Elastic search cluster details -
3x Master only nodes
3x Data nodes - 8GB Ram 8CPUs
1x Coordinator Node - 8GB Ram - 6GB Heap
Heap size - 20GB
Documents - 401,859,738
Indicies - 249
Primary Shard - 745 - 3 per Indicie.
Daily Indicies for logs, average Indicie size is 500MB-1GB (Around 20 are 10GB+)
I am having an issue when search far back (Around 6 months+) I am getting time outs/shard failed errors.
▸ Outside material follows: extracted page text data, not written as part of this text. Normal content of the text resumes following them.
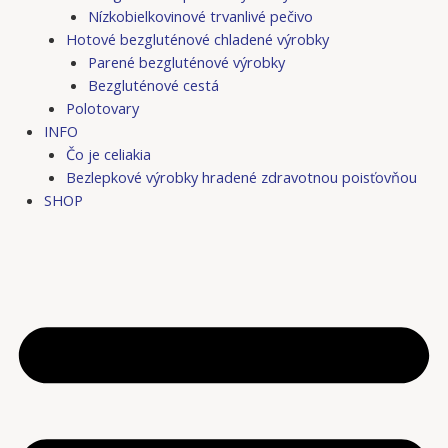
Nízkobielkovinové trvanlivé pečivo
Hotové bezgluténové chladené výrobky
Parené bezgluténové výrobky
Bezgluténové cestá
Polotovary
INFO
Čo je celiakia
Bezlepkové výrobky hradené zdravotnou poisťovňou
SHOP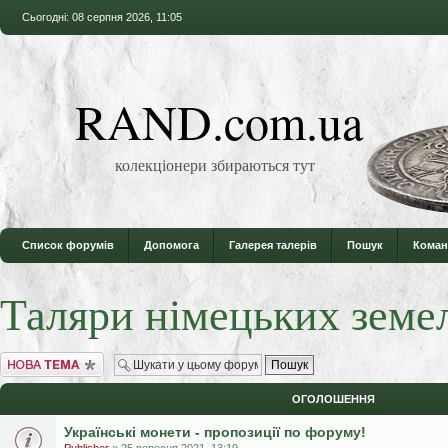
Сьогодні: 08 серпня 2026, 11:05
RAND.com.ua
колекціонери збираються тут
Список форумів
Допомога
Галерея талерів
Пошук
Коман
Таляри німецьких земе
Створити нову тему
ОГОЛОШЕННЯ
Українські монети - пропозиції по форуму!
There is not really anything useful in the elastic search logs except this (Occasionly not every time)
Caused by: org.elasticsearch.common.breaker.CircuitBreakingException: [parent] Data too large, data for [<agg >] would be [4031321656/3.7gb], which is larger than the limit of [4013975142/3.7gb], real usage: [4031316536/3.7gb], new bytes reserved: [5120/5kb]
Sometimes when I get the timeouts, if i then click refresh the data loads straight away, so it almost like its nearly loading it/caching it and then showing.
I am just looking for some advice on improving performance.
What I am thinking atm is to force merge all Indicies - Will this help?
Will increase my nodes help? Since all my Indicies have 3 shards, I dont see how scaling up my clusters could help unless I re-index and change the amount of shards to match the node count.